(EXCERPTED PASSAGE Opens)

On Fri, 18 Feb 2005, Oliver Jowett wrote:
> Evgeny Rodichev wrote:
>
>> Write cache is enabled under Linux by default all the time I make deal
>> with it (since 1993).
>>
>> It doesn't interfere with fsync(), as linux kernel uses cache flush for
>> fsync.
>
> The problem is that most IDE drives lie (or perhaps you could say the
> specification is ambiguous) about completion of the cache-flush command --
> they say "Yeah, I've flushed" when they have not actually written the data to
> the media and have no provision for making sure it will get there in the
> event of power failure.
Yes, I agree. But in my real SA practice I've met 50-100 times the situation
when HDD were unexpectedly physically corrupted (the heads touch a surface),
without possibility to restore. And I never met any corruption because of
possible "hardware lie".

(EXCERPTED PASSAGE Closes)
(EXTRACTED INFORMATION Opens)

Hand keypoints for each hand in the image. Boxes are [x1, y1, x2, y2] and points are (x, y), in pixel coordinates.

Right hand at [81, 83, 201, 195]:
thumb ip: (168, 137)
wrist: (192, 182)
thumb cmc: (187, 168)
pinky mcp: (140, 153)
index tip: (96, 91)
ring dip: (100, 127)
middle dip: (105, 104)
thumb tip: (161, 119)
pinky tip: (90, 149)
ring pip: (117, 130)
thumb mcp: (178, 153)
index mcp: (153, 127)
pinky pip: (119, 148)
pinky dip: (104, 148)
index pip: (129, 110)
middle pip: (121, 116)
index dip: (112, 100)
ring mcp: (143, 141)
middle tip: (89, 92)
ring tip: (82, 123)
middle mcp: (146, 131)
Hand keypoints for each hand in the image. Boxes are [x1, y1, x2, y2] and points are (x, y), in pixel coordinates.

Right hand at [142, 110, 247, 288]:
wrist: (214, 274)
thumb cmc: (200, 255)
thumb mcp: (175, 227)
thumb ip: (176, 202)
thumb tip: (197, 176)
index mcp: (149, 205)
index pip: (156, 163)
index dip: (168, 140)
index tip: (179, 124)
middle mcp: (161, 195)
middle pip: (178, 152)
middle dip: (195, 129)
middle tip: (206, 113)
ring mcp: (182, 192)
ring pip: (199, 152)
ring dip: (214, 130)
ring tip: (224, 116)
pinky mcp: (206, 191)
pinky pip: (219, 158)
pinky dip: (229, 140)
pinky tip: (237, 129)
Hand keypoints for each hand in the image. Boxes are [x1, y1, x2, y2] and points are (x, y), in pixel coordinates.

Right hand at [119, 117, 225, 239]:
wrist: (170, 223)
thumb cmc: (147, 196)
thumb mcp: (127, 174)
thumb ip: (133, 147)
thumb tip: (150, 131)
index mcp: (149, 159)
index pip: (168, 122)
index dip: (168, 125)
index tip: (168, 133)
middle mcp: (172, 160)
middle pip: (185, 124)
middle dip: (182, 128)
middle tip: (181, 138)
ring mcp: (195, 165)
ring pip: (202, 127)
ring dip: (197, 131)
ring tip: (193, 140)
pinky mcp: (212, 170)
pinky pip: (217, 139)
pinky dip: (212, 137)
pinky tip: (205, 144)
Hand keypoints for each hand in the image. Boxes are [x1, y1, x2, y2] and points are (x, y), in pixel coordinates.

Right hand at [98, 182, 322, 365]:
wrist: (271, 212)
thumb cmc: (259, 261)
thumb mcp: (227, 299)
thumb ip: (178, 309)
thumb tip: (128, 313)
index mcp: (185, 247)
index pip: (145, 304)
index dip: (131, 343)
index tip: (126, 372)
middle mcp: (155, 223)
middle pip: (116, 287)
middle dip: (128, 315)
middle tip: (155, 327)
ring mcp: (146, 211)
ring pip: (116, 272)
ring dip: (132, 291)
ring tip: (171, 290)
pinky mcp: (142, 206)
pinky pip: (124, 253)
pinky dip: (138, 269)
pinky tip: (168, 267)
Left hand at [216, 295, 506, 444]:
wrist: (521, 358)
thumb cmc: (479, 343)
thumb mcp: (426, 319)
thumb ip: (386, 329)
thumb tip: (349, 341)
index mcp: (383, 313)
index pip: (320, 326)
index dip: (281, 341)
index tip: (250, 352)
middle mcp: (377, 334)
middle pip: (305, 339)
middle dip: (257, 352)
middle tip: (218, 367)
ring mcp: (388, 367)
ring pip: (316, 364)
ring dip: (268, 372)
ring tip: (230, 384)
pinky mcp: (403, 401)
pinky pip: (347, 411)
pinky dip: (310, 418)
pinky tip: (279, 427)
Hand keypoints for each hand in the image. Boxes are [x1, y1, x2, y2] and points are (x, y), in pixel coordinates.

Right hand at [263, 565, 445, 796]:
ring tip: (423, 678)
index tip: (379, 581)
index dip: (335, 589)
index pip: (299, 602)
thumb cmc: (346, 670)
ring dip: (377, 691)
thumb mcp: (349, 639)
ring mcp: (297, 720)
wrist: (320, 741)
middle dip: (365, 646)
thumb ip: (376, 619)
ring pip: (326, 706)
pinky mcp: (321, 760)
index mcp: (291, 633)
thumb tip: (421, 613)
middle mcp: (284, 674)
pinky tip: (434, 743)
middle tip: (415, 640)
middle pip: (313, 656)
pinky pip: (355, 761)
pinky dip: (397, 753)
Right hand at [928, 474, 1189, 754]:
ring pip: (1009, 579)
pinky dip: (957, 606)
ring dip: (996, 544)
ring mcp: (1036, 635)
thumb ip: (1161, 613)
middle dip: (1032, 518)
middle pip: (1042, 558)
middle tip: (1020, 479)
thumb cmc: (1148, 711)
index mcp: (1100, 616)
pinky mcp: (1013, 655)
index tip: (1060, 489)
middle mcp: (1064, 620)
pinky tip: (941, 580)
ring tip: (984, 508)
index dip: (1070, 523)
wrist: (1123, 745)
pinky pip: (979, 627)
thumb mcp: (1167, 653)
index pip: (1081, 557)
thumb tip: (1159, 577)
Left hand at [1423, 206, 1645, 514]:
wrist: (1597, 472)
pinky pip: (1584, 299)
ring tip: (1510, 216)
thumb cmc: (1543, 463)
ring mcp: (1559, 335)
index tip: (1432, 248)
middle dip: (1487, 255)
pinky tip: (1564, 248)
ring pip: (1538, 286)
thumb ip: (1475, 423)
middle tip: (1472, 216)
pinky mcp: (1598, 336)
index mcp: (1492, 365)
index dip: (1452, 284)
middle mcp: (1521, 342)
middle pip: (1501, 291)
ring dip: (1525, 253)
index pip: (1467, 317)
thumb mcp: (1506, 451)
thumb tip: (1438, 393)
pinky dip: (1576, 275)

(EXTRACTED INFORMATION Closes)
(EXTRACTED INFORMATION Opens)

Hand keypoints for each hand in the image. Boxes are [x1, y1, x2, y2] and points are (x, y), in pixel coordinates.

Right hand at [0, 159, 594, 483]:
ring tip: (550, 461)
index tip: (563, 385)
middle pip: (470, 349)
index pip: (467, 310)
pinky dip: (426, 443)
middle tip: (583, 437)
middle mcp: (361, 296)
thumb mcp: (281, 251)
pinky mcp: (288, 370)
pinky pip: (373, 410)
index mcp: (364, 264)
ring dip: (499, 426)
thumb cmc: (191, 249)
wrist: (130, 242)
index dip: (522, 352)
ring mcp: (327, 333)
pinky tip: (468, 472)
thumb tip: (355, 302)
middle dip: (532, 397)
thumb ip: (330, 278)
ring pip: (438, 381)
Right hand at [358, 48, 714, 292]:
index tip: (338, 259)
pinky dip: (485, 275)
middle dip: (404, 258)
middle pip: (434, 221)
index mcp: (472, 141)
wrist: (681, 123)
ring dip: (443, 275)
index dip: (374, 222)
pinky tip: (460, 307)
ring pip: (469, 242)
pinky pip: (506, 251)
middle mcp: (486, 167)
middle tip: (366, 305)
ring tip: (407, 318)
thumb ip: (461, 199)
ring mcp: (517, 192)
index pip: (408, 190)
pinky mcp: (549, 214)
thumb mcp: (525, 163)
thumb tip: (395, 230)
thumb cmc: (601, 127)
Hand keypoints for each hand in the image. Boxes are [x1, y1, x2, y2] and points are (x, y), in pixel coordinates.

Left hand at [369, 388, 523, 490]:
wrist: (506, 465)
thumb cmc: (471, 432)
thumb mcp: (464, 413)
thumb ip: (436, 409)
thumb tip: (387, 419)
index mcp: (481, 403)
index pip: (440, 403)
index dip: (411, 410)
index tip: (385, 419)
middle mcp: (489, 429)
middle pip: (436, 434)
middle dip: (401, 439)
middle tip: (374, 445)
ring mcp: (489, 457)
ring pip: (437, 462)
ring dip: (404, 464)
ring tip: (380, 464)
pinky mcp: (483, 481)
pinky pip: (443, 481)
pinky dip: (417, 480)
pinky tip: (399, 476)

(EXTRACTED INFORMATION Closes)
(EXTRACTED INFORMATION Opens)

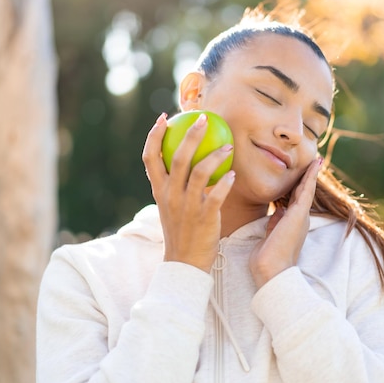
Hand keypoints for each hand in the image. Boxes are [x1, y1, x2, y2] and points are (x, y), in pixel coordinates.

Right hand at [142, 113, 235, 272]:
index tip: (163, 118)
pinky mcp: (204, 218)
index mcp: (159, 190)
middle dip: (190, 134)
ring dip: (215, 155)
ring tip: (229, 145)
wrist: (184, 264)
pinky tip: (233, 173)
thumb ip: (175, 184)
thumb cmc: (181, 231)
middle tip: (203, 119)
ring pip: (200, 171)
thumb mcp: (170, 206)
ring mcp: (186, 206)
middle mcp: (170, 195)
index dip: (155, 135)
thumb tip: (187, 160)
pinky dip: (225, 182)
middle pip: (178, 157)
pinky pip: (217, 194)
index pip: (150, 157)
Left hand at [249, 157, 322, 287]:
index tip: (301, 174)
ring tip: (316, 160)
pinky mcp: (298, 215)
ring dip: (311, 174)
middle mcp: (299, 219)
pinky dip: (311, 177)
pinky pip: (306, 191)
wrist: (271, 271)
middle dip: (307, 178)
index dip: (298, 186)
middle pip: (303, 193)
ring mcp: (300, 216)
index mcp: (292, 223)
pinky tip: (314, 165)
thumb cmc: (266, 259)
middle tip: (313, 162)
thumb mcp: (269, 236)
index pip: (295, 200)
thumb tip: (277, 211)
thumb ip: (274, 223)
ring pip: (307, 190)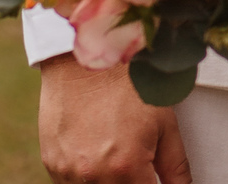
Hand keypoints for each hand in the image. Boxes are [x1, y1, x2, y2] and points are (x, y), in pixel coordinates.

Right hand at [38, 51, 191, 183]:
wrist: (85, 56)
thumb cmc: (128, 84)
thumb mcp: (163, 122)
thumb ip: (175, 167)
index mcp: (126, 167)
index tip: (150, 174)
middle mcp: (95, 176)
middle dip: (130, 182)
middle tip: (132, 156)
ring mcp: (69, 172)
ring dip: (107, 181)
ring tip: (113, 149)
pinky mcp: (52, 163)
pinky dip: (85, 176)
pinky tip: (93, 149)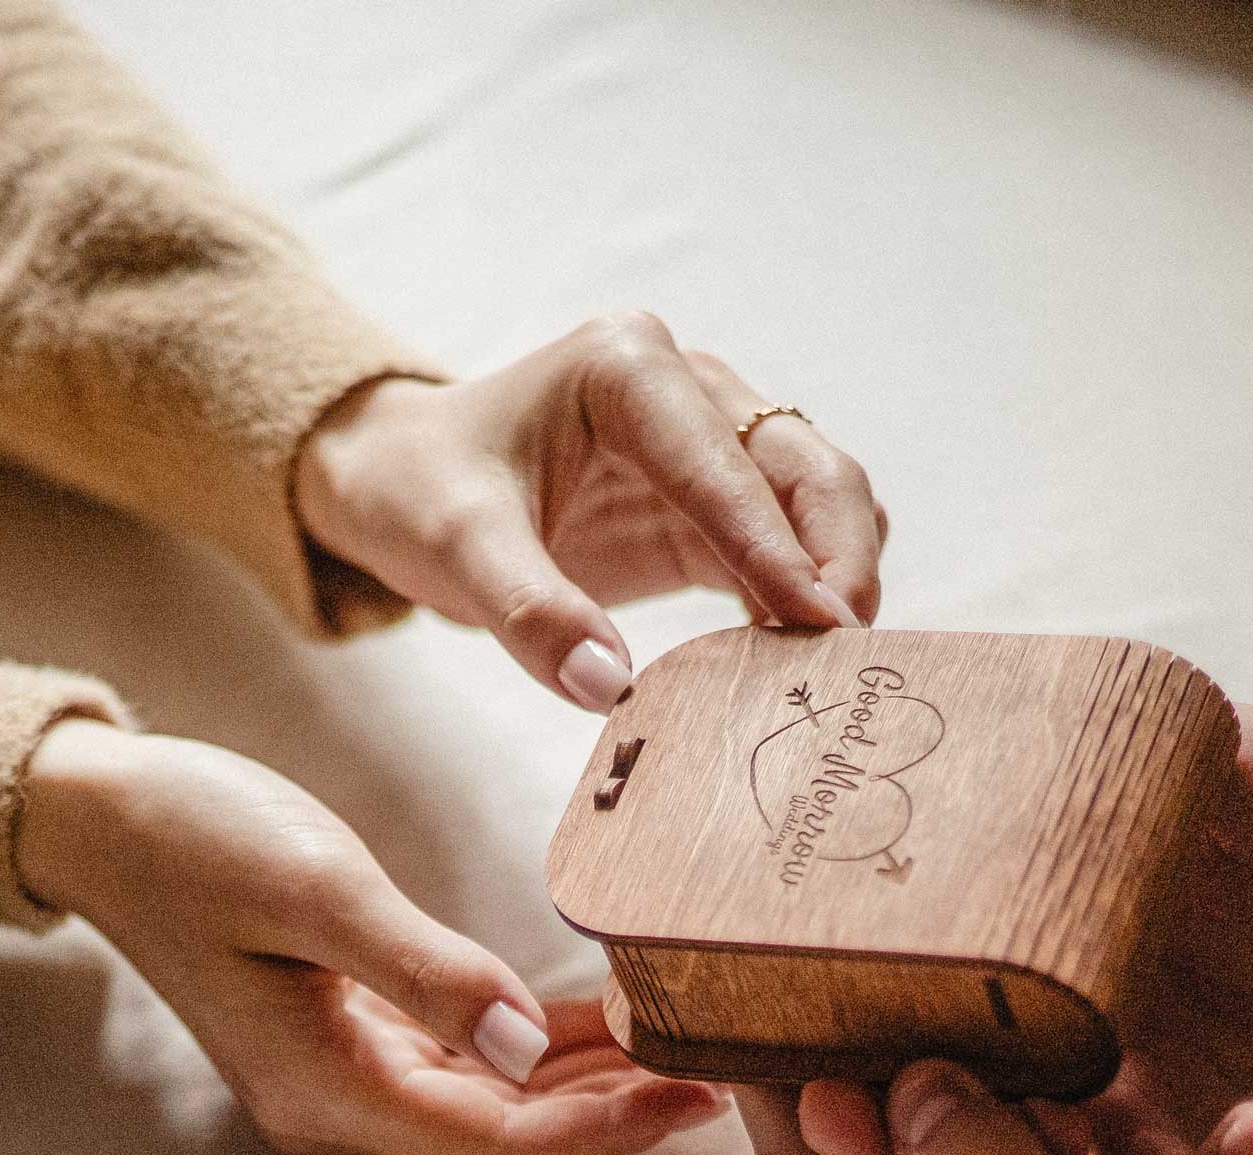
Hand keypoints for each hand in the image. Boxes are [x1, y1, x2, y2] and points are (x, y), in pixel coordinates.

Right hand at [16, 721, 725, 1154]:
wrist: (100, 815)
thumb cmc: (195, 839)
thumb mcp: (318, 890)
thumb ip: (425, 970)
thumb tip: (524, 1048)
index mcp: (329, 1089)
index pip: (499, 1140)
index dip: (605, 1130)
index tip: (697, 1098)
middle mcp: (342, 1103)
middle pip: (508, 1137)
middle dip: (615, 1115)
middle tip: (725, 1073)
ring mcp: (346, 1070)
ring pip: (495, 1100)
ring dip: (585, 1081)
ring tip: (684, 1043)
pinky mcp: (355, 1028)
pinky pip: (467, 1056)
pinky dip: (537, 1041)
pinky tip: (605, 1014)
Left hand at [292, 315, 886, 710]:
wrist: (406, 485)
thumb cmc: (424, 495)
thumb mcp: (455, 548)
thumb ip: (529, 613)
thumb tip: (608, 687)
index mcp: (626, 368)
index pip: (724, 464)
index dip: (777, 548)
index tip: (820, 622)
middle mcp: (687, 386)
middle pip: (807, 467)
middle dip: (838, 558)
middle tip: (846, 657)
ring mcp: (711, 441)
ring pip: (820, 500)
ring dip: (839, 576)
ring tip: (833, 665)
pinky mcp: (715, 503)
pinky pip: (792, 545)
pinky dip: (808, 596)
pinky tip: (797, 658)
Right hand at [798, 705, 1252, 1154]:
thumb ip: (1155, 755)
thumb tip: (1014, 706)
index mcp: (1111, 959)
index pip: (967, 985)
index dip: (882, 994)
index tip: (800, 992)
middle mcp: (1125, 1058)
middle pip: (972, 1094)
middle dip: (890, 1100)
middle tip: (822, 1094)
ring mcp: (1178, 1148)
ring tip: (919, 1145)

(EXTRACTED INFORMATION Closes)

- **APPLY WHAT YOU READ**:
1. According to the email, since what year has Evgeny Rodichev seen write cache enabled by default under Linux?
2. Transcribe the portion of the email that opens with the words containing "On Fri, 18 Feb" and closes with "of power failure.".
The entries are separate material, unrelated to the email.

- **EXPECTED OUTPUTS**:
1. Since 1993.

2.
On Fri, 18 Feb 2005, Oliver Jowett wrote:
> Evgeny Rodichev wrote:
>
>> Write cache is enabled under Linux by default all the time I make deal
>> with it (since 1993).
>>
>> It doesn't interfere with fsync(), as linux kernel uses cache flush for
>> fsync.
>
> The problem is that most IDE drives lie (or perhaps you could say the
> specification is ambiguous) about completion of the cache-flush command --
> they say "Yeah, I've flushed" when they have not actually written the data to
> the media and have no provision for making sure it will get there in the
> event of power failure.